▶ [Task instructions] Set down, exactly and only, everything from the line containing "Figure 13: Calculation" down to the line containing "Table 5. Restrictions" in the data below; the pictures are not part of the copy.

▶ [Supplied records]
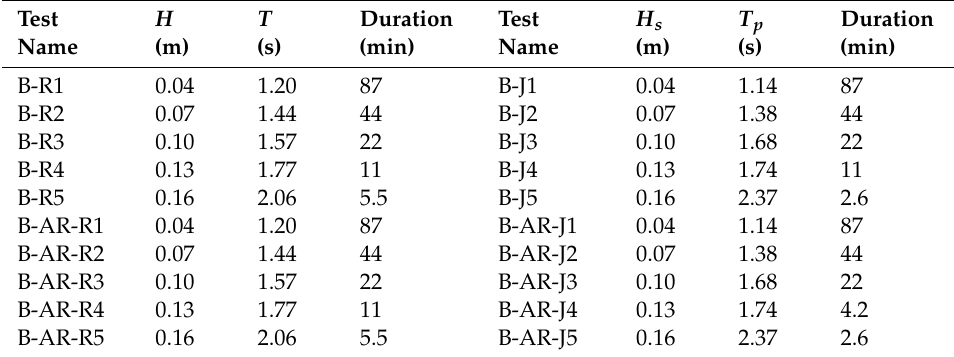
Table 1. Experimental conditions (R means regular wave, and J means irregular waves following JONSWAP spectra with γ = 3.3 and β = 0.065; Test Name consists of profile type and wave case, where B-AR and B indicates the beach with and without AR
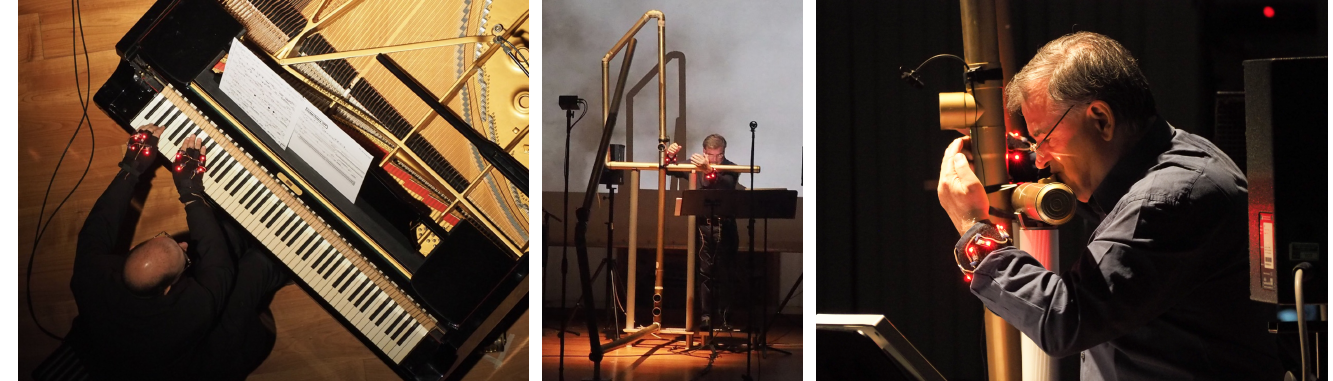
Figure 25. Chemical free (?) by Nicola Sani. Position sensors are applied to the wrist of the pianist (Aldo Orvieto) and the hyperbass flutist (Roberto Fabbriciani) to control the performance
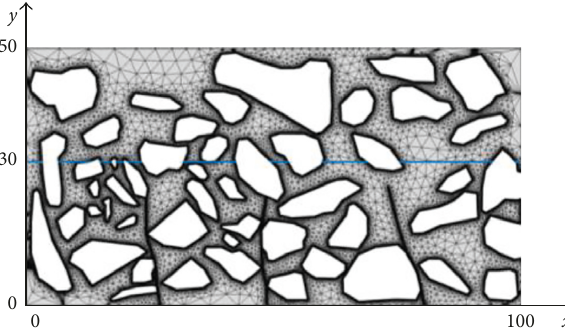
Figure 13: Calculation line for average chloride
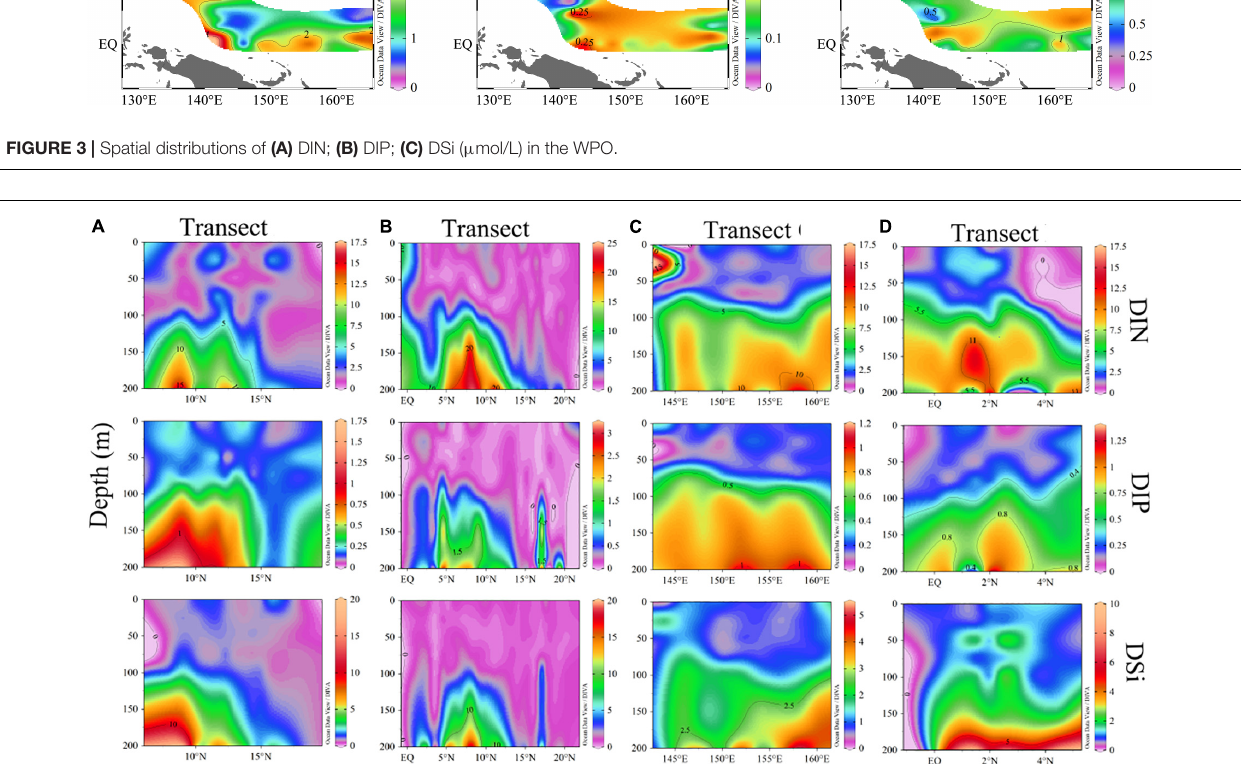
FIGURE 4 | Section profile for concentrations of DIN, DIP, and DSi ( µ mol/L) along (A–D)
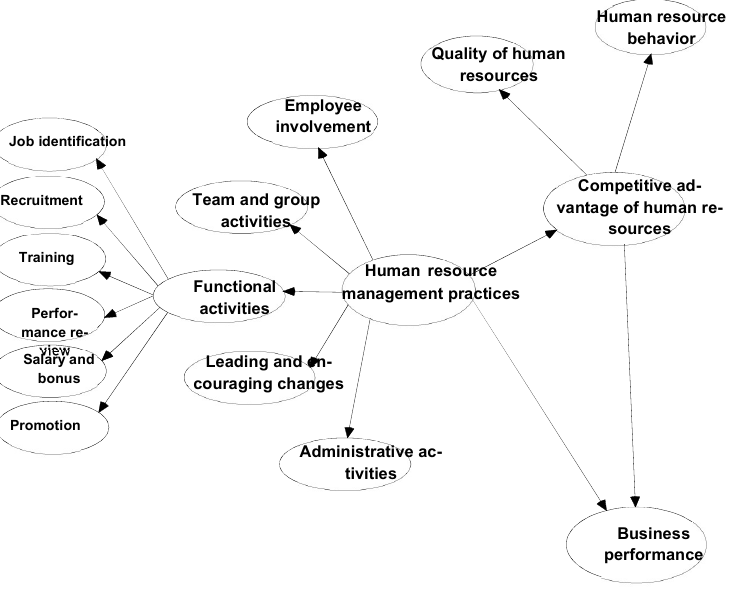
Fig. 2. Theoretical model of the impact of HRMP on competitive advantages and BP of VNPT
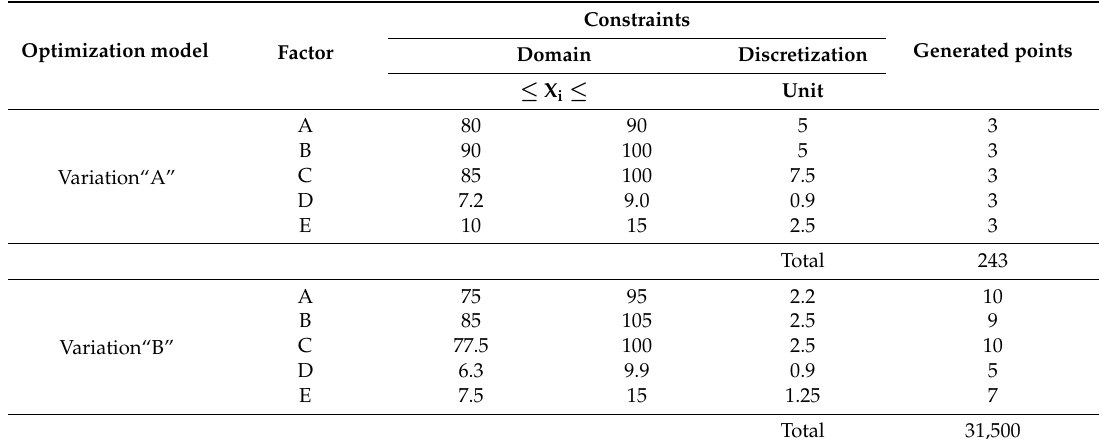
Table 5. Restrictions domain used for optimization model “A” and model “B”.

==

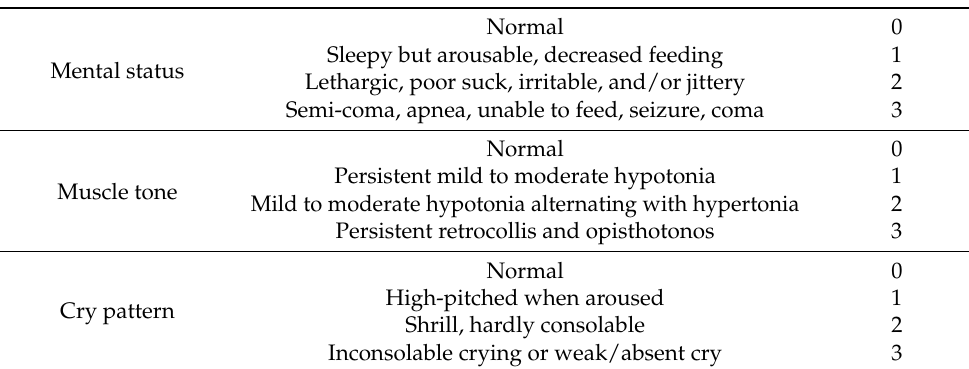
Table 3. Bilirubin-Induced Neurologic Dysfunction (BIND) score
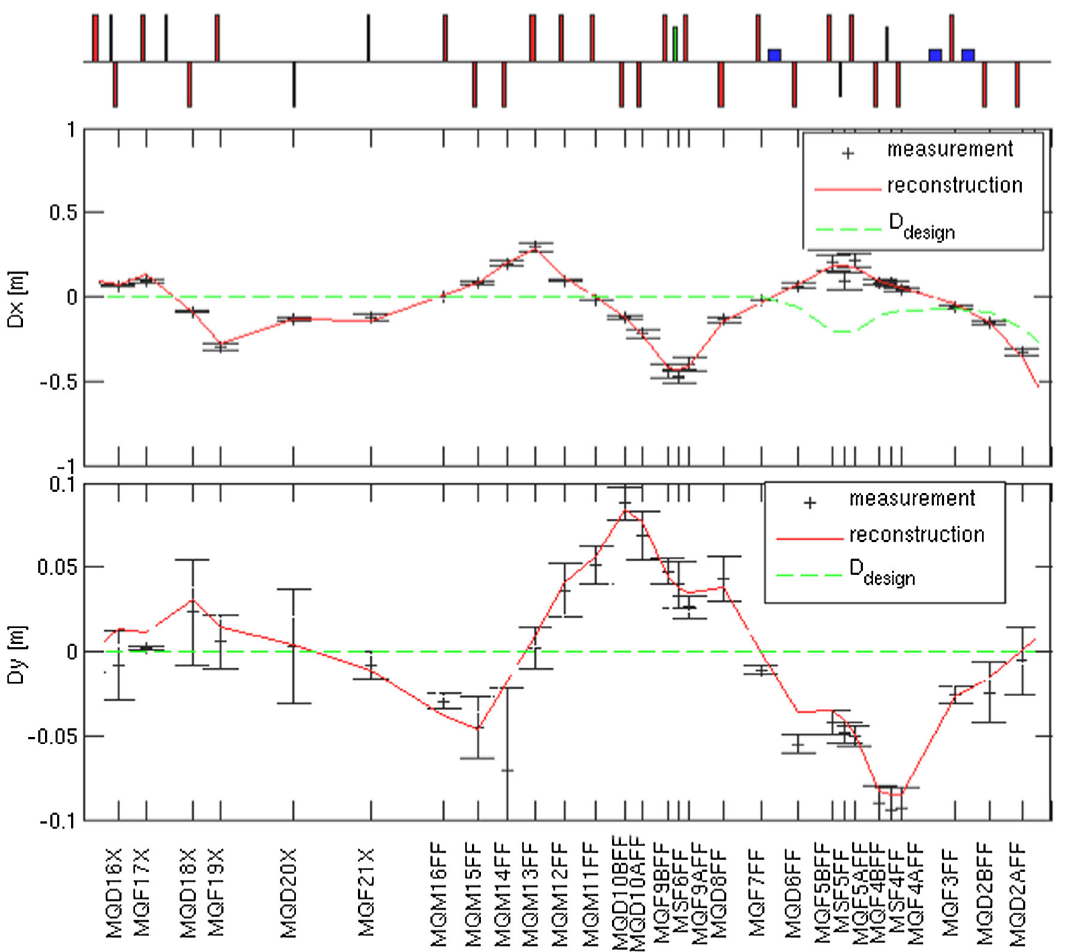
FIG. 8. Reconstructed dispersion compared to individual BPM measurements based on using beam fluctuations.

▶ [Answer for this exercise]
Figure 13: Calculation line for average chloride
FIGURE 4 | Section profile for concentrations of DIN, DIP, and DSi ( µ mol/L) along (A–D)
Fig. 2. Theoretical model of the impact of HRMP on competitive advantages and BP of VNPT
Table 5. Restrictions domain used for optimization model “A” and model “B”.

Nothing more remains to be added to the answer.